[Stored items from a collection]
▼
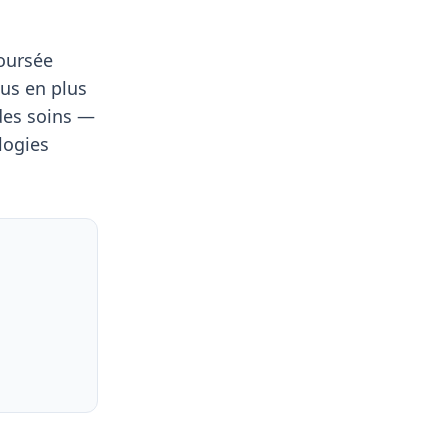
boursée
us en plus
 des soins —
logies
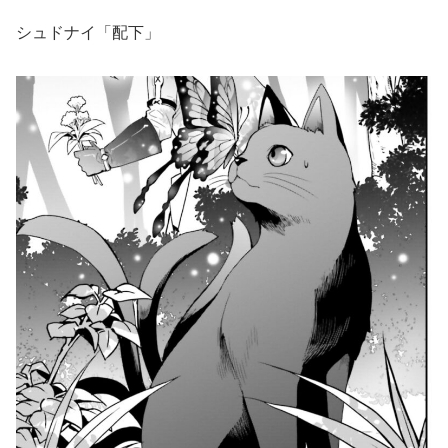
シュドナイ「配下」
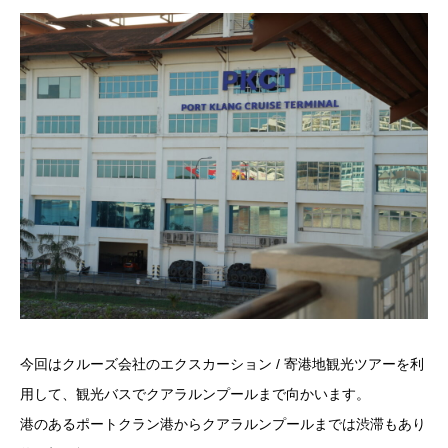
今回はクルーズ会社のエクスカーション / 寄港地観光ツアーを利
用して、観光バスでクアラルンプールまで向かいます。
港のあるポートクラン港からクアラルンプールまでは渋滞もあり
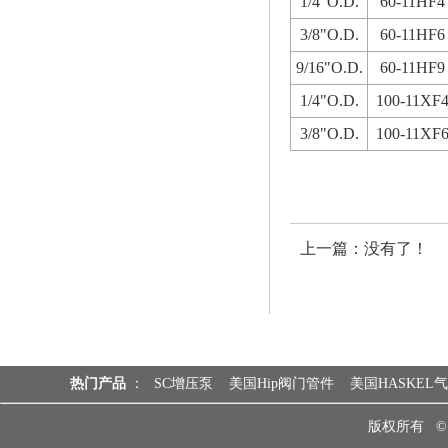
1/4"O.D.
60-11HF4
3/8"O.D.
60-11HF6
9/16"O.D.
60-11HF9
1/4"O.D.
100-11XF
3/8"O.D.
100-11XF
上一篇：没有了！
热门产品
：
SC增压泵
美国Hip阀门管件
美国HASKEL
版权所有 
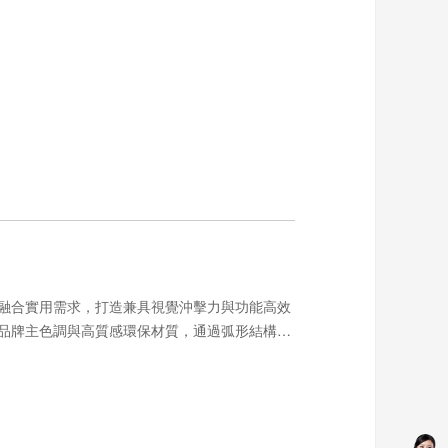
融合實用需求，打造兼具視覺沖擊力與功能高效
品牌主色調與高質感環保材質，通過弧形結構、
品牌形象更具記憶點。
▲
▼
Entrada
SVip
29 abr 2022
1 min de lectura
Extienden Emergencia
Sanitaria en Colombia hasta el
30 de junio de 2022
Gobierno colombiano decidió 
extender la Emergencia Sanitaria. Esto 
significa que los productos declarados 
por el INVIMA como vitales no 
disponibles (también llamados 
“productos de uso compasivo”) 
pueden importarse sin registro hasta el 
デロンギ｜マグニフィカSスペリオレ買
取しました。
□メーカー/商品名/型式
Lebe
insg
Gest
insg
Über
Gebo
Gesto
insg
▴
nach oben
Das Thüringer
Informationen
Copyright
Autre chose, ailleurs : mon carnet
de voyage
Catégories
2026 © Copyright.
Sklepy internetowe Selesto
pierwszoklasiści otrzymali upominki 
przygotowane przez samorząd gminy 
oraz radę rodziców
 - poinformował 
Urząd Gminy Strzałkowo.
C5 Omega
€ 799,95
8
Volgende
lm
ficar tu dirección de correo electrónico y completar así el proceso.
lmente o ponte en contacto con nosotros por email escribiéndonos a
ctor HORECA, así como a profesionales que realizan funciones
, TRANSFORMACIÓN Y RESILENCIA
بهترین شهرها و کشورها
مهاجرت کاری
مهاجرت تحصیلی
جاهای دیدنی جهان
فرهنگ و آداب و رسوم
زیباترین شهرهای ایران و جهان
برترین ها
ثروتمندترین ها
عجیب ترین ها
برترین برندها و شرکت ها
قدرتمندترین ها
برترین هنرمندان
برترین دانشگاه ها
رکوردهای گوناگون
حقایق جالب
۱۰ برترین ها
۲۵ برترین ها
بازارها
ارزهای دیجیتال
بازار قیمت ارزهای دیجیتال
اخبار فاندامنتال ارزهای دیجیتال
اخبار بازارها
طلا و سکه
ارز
▲
WORK TO BE COMPLETED. Which lines above contain the word "جهان"? List them.

ANSWER FOR THIS EXERCISE.
جاهای دیدنی جهان
زیباترین شهرهای ایران و جهان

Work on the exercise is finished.